Maria-Teresa de Filippis
Maria Teresa de Filippis made Grand Prix history when she became the first woman to compete in a Formula One world championship race, finishing tenth in the 1958 Belgian Grand Prix in her Maserati 250F.
Maria Teresa de Filippis was born in Naples, Italy. She had always been more interested in horses but when her brothers bet her that she could never be as fast as them, she started practicing and at the age of 22 she won the first race she entered, the Salerno-Cava dei Tirreni, and presumably the bet.
She continued to race successfully and after finishing second in the 1954 Italian sports car championship driving an OSCA, Maserati took her on as a works driver for 1955.
With the help, initially, of Luigi Musso, she broke into Formula 1 in 1958, scoring a fifth place at Syracuse in a rather thin field, before making Grand Prix history when she became the first woman to compete in a Formula One world championship race, she finished tenth in the Belgian Grand Prix in her Maserati 250F.
She was taken under the wing of Jean Behra for 1959. Behra had Collotti-build a Porsche RSK based single seater which Maria tried to qualify in Monaco. Then at the German Grand Prix at AVUS that year Behra, who had been fired by Ferrari for hitting Romolo Tavoni, the team manager, was going to race the Porsche based single seater. Tragically he never made it to the Grand Prix grid as in the support race he crashed his Porsche RSK Spyder 1500 when he went too high on Nordkurve 45-degree banking on a damp track and crashed at high speed into a concrete bunker and was thrown from the car.

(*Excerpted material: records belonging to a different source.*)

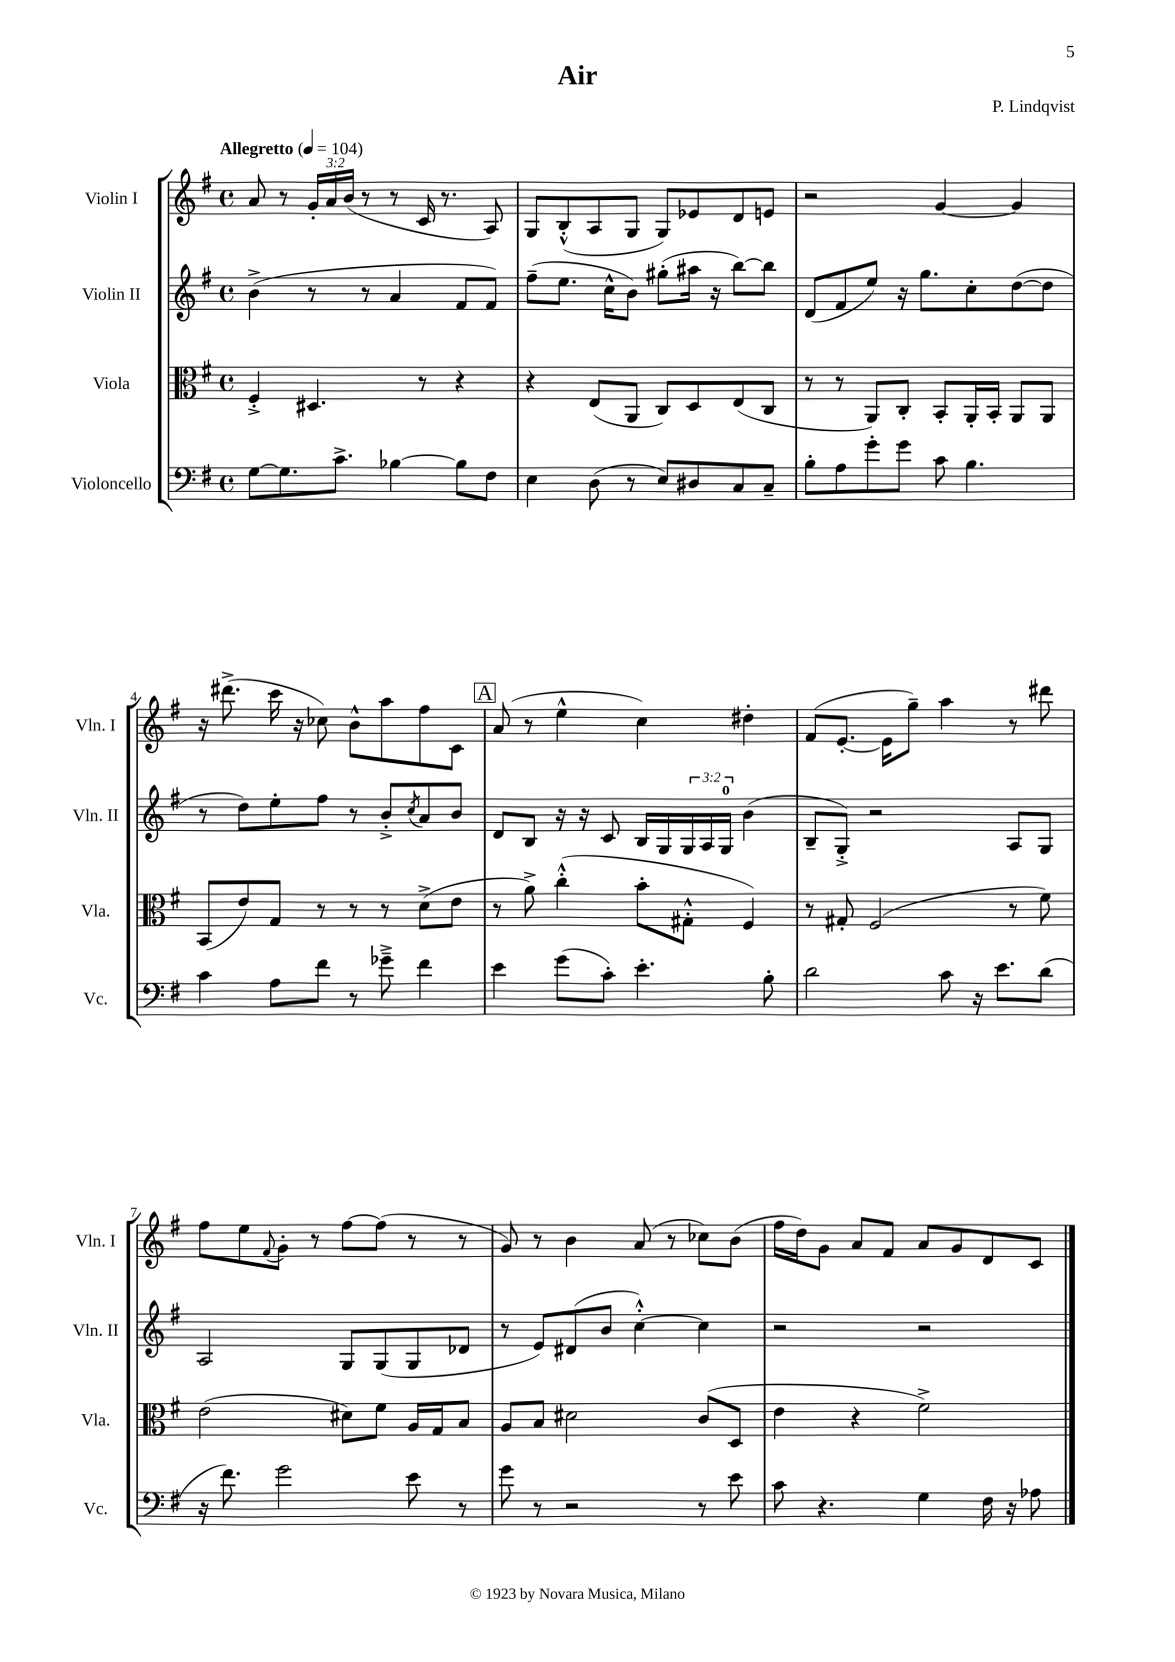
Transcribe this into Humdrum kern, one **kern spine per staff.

**kern	**kern	**kern	**kern
*part4	*part3	*part2	*part1
*staff4	*staff3	*staff2	*staff1
*I"Violoncello	*I"Viola	*I"Violin II	*I"Violin I
*I'Vc.	*I'Vla.	*I'Vln. II	*I'Vln. I
*clefF4	*clefC3	*clefG2	*clefG2
*k[f#]	*k[f#]	*k[f#]	*k[f#]
*M4/4	*M4/4	*M4/4	*M4/4
*met(c)	*met(c)	*met(c)	*met(c)
*MM104	*MM104	*MM104	*MM104
=1	=1	=1	=1
!	!	!	!LO:TX:a:B:t=Allegretto
[8G\L	4F#'^/	(4b^\	8a/
8.G\]	.	.	8r
.	4.D#X/	8r	24g'/LL
.	.	.	24a/
8.c^\J	.	.	.
.	.	.	(24b/JJ
.	.	8r	8r
[4B-X\	.	4a/	8r
.	8r	.	16c/
.	.	.	8.r
8B-\L]	4r	8f#/L	.
8F#\J	.	8f#/J)	8A/)
=2	=2	=2	=2
4E\	4r	(8ff#~\L	8G/L
.	.	8.ee\J	(8B'^^/
(8D\	(8E/L	.	8A/
.	.	16cc^^\KL	.
8r	8AA/J	8b\J)	8G/J
8E/L)	8C/L)	(8gg#X'\L	8G/L)
8D#X/	8D/	16aa#X\Jk	8e-X/
.	.	16r	.
8C/	(8E/	[8bb\L)	8d/
8C~/J	8C/J	8bb\J]	8en/J
=3	=3	=3	=3
8B'\L	8r	(8d/L	2r
8A\	8r	8f#/	.
8g'\	8AA/L)	8ee/J)	.
8g\J	8C'/J	16r	.
.	.	8.gg\L	.
8c\	8BB'/L	.	[4g/
4.B\	16AA'/L	8cc'\	.
.	16BB'/JJ	.	.
.	8AA/L	([8dd\	4g/]
.	8AA/J	8dd\J]	.
!!LO:LB:g=z
=4	=4	=4	=4
4c\	(8BB/L	8r	16r
.	.	.	(8.ddd#X^\
.	8e/)	8dd\L)	.
8A\L	8G/J	8ee'\	16ccc\
.	.	.	16r
8f#\J	8r	8ff#\J	8cc-X\)
8r	8r	8r	8b^^\L
8g-X~^\	8r	8b'^/L	8aa\
.	.	8qcc/	.
4f#\	(8d^\L	8a/	8ff#\
.	8e\J	8b/J	8c\J
!!LO:REH:place=s1:t=A
=5	=5	=5	=5
4e\	8r	8d/L	(8a/
.	8a^\)	8B/J	8r
(8g\L	(4cc'^^\	16r	4ee^^\
.	.	16r	.
8c'\J)	.	8c/	.
4.e'\	8b'\L	16B/LL	4cc\)
.	.	16G/	.
.	8G#X'^^\J	24G/	.
.	.	24A/	.
.	.	24G/JJ	.
.	4F#/)	(4b\	4dd#X'\
8B'\	.	.	.
=6	=6	=6	=6
2d\	8r	8B~/L	(8f#/L
.	8G#X'/	8G'^/J)	[8.e'/J
.	(2F#/	2r	.
.	.	.	16e\KL]
.	.	.	8gg~\J)
8c\	.	.	4aa\
16r	.	.	.
8.e\L	.	.	.
.	8r	8A/L	8r
(8d\J	8f#\)	8G/J	8ddd#X\
!!LO:LB:g=z
=7	=7	=7	=7
16r	(2e\	2A/	8ff#\L
8.f#\)	.	.	.
.	.	.	8ee\
.	.	.	8qqf#/
2g\	.	.	8g'\J
.	.	.	8r
.	8d#X\L)	8G/L	[8ff#\L
.	8f#\J	(8G/	(8ff#\J]
8e\	16A/LL	8G/	8r
.	16G/J	.	.
8r	8B/J	8d-X/J	8r
=8	=8	=8	=8
8g\	8A/L	8r	8g/)
8r	8B/J	8e/L)	8r
2r	2d#X\	(8d#X/	4b\
.	.	8b/J	.
.	.	[4cc'^^\)	(8a/
.	.	.	8r
8r	(8c/L	4cc\]	8cc-X\L)
8e\	8D/J	.	(8b\J
=9	=9	=9	=9
8c\	4e\	2r	16ff#\LL
.	.	.	16dd\J)
4.r	.	.	8g\J
.	4r	.	8a/L
.	.	.	8f#/J
4G\	2f#^\)	2r	8a/L
.	.	.	8g/
16F#\	.	.	8d/
16r	.	.	.
8A-X\	.	.	8c/J
==	==	==	==
*-	*-	*-	*-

Maria had already lost a number of friends by this time, including Luigi Musso, Peter Collins, Alfonso de Portago and Mike Hawthorn. Thus Behra's death became the final straw and she decided to retire from racing to start a family. The following year she got married.
In all she entered seven Grand Prix, qualifying for three of the five of those that counted towards the title. It could have been seven but she was prevented from racing at the French Grand Prix by the race director who said that the only helmet a woman should wear is the one at the hairdresser's.
In 1979, she joined the International Club of Former F1 Grand Prix Drivers. She has been the club's vice-president since 1997 and is president of the Maserati Club. She has two grandchildren and lives near Milan.
To date, four other women have attempted to start a World Championship F1 race, Lella Lombardi, Divina Galica, Desiré Wilson and Giovanna Amati.